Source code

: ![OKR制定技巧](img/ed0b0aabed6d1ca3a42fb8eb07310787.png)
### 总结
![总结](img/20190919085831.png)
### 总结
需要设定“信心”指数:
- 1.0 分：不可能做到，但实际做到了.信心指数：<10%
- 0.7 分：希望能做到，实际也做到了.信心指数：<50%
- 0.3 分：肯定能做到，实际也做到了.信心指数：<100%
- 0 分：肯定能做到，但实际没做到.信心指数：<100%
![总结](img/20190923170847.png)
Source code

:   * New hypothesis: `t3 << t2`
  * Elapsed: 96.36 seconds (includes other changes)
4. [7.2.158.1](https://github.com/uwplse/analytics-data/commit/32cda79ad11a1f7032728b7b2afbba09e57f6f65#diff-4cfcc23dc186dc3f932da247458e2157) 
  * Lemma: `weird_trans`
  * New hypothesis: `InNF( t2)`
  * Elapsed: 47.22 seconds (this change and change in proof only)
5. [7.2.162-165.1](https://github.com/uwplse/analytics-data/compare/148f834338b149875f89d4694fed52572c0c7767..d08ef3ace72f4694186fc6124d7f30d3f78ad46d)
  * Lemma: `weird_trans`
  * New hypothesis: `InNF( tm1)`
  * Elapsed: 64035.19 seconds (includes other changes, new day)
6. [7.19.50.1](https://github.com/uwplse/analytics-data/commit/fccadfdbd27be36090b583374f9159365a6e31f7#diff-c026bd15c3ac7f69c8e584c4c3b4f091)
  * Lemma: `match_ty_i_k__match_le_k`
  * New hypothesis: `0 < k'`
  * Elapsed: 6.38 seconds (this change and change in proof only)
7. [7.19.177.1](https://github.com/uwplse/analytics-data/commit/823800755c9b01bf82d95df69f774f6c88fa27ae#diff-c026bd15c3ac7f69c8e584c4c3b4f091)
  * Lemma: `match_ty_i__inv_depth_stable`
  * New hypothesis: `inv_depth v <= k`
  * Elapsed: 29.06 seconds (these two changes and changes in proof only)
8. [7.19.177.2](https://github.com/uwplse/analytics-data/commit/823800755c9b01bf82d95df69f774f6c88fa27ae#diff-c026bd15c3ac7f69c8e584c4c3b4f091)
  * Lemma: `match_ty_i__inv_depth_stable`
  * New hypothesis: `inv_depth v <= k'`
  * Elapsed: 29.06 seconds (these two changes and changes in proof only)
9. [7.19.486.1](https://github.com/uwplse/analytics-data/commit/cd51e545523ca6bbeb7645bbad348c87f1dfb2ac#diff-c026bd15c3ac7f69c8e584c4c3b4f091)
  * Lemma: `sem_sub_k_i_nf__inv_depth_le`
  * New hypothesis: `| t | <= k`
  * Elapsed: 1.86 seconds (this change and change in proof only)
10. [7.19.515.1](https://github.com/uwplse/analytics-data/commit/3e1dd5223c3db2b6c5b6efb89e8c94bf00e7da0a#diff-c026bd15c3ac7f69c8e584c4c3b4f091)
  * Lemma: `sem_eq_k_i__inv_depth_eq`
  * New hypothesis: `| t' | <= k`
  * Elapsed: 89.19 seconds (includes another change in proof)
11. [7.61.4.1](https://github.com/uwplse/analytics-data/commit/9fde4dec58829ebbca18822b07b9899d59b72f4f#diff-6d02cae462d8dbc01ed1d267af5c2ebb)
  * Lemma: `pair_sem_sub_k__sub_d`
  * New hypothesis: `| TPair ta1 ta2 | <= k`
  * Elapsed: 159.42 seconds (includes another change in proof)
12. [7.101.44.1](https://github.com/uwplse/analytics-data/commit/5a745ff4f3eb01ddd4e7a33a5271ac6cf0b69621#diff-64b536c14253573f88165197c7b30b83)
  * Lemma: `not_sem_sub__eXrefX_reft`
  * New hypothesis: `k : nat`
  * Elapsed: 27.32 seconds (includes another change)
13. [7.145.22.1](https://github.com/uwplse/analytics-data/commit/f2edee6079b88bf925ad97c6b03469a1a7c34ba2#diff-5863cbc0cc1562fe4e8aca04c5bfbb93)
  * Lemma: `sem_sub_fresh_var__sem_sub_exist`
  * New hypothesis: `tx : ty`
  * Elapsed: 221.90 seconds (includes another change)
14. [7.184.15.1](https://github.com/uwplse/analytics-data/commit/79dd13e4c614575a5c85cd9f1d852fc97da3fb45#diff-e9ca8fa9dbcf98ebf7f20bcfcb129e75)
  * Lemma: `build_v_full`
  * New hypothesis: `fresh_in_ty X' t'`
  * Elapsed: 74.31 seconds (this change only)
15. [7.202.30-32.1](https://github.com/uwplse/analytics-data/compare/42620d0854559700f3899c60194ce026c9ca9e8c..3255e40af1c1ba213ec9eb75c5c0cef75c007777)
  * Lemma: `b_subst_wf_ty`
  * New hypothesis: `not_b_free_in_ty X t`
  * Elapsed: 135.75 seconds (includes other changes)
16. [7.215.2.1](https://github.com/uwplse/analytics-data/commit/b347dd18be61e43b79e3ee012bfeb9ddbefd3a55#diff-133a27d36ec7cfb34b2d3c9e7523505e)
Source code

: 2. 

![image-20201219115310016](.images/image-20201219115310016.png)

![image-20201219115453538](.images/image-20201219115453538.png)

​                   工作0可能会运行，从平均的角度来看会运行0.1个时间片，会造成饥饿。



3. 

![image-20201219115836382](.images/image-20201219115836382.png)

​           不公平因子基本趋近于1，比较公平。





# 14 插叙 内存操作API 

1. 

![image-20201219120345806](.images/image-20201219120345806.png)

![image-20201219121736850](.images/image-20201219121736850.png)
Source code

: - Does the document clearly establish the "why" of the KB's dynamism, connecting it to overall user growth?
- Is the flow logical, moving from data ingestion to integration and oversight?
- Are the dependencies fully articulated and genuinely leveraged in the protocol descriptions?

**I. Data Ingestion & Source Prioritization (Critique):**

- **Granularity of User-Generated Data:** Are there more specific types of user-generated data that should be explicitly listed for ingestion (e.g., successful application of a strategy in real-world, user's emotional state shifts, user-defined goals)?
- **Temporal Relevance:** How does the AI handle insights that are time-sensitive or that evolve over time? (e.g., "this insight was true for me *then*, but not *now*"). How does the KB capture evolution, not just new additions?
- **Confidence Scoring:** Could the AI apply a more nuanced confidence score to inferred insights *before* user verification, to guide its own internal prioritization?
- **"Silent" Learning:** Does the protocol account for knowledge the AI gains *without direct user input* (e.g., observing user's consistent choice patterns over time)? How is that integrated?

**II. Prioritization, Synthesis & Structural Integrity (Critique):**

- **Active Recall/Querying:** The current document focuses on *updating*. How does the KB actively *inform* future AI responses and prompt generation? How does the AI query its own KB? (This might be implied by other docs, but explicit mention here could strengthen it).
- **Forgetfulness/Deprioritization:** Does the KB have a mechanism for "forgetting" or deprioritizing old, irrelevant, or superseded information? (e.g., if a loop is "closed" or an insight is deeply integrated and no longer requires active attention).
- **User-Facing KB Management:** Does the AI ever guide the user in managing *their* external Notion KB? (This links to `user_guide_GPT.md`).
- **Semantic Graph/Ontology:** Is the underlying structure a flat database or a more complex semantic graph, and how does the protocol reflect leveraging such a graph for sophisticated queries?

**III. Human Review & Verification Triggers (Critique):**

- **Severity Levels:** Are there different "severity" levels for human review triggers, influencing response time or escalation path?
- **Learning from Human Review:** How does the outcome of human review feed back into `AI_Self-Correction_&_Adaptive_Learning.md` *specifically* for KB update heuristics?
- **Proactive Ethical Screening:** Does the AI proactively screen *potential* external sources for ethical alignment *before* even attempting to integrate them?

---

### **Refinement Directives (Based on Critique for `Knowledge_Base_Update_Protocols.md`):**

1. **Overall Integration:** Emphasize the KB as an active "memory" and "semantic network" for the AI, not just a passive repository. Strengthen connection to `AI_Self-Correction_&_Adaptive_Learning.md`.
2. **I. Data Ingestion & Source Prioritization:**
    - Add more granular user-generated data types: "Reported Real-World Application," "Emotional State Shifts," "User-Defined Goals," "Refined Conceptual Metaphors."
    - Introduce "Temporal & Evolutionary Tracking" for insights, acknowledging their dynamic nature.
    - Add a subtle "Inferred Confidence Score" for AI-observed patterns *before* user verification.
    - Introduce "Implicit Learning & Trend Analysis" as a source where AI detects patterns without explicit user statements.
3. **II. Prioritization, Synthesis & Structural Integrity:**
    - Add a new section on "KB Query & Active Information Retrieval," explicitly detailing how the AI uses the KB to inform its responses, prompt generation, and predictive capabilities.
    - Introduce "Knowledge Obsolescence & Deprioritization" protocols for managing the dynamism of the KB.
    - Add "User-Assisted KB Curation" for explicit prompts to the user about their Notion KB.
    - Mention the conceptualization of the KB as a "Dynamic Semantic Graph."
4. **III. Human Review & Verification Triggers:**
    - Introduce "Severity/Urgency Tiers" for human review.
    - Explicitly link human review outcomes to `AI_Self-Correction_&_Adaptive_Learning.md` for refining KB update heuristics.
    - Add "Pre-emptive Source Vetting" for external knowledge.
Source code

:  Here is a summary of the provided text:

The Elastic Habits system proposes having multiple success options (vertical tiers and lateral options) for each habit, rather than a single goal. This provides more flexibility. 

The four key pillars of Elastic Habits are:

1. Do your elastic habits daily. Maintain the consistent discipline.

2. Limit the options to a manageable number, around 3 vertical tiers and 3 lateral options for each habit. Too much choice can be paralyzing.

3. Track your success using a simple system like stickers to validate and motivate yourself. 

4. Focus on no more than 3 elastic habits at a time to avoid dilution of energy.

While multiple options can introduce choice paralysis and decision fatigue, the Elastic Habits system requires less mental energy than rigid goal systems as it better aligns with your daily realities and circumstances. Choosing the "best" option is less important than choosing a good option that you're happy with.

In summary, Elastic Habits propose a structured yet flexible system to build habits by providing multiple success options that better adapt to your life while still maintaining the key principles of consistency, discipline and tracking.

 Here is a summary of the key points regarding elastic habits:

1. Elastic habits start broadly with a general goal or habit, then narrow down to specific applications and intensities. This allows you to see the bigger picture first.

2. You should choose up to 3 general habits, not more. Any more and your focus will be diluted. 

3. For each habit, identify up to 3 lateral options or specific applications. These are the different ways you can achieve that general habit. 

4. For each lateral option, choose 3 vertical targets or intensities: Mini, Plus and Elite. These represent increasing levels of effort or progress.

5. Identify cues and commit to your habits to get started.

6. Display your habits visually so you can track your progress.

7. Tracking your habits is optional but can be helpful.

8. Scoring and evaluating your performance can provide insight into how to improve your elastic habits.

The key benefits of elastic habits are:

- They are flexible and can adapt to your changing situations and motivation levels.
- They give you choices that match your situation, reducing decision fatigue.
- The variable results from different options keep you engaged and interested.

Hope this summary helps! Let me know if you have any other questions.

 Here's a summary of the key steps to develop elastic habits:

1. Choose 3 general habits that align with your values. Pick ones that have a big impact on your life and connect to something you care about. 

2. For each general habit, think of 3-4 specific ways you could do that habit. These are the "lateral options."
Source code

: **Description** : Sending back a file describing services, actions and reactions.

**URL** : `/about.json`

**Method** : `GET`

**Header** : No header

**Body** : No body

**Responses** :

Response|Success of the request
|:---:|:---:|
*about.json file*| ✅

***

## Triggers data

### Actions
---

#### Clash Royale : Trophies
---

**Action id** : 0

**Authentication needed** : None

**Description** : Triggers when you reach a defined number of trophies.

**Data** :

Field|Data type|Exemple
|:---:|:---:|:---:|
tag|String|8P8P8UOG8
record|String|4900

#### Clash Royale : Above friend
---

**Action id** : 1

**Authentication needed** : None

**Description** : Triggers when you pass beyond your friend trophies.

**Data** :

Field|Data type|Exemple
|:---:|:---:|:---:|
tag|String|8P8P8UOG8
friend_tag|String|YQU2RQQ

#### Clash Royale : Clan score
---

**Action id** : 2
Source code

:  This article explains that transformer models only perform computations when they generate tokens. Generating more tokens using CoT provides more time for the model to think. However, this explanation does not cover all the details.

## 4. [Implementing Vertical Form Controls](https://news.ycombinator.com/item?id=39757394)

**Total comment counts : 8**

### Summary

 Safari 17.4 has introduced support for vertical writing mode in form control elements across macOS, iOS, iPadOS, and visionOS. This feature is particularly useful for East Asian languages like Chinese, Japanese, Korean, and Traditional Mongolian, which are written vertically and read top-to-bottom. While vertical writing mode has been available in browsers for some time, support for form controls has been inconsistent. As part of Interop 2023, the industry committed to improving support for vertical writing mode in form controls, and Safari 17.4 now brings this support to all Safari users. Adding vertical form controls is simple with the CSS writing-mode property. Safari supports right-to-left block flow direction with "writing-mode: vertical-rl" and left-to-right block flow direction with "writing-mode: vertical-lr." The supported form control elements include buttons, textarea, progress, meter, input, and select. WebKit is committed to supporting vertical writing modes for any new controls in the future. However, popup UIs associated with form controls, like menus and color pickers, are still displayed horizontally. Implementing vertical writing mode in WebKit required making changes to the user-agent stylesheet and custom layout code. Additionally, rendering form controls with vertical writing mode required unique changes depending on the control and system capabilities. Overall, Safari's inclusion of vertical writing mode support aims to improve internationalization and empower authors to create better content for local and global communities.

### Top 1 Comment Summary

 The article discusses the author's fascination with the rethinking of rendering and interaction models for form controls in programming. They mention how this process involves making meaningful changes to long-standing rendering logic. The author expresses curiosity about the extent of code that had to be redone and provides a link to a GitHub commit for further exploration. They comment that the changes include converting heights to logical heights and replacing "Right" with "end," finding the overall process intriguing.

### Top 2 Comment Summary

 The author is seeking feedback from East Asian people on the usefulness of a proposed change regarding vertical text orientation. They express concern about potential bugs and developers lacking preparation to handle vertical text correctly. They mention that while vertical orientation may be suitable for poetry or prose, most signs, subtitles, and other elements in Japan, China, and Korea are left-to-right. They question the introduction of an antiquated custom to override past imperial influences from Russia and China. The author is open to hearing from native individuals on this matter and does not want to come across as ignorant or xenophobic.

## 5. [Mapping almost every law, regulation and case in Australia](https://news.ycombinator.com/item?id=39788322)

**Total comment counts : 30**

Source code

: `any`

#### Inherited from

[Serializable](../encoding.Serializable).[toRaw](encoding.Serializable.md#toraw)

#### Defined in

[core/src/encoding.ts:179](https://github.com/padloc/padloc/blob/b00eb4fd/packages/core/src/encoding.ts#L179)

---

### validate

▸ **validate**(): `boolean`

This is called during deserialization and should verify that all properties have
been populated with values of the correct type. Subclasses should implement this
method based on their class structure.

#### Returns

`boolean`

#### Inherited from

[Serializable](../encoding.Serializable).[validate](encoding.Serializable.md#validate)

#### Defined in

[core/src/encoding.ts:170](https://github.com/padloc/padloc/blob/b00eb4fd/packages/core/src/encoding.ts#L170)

..........

_Exercise_
Take each line above that contains "progress" and copy it out.

_Answer for this exercise_
4. For each lateral option, choose 3 vertical targets or intensities: Mini, Plus and Elite. These represent increasing levels of effort or progress.
6. Display your habits visually so you can track your progress.
 Safari 17.4 has introduced support for vertical writing mode in form control elements across macOS, iOS, iPadOS, and visionOS. This feature is particularly useful for East Asian languages like Chinese, Japanese, Korean, and Traditional Mongolian, which are written vertically and read top-to-bottom. While vertical writing mode has been available in browsers for some time, support for form controls has been inconsistent. As part of Interop 2023, the industry committed to improving support for vertical writing mode in form controls, and Safari 17.4 now brings this support to all Safari users. Adding vertical form controls is simple with the CSS writing-mode property. Safari supports right-to-left block flow direction with "writing-mode: vertical-rl" and left-to-right block flow direction with "writing-mode: vertical-lr." The supported form control elements include buttons, textarea, progress, meter, input, and select. WebKit is committed to supporting vertical writing modes for any new controls in the future. However, popup UIs associated with form controls, like menus and color pickers, are still displayed horizontally. Implementing vertical writing mode in WebKit required making changes to the user-agent stylesheet and custom layout code. Additionally, rendering form controls with vertical writing mode required unique changes depending on the control and system capabilities. Overall, Safari's inclusion of vertical writing mode support aims to improve internationalization and empower authors to create better content for local and global communities.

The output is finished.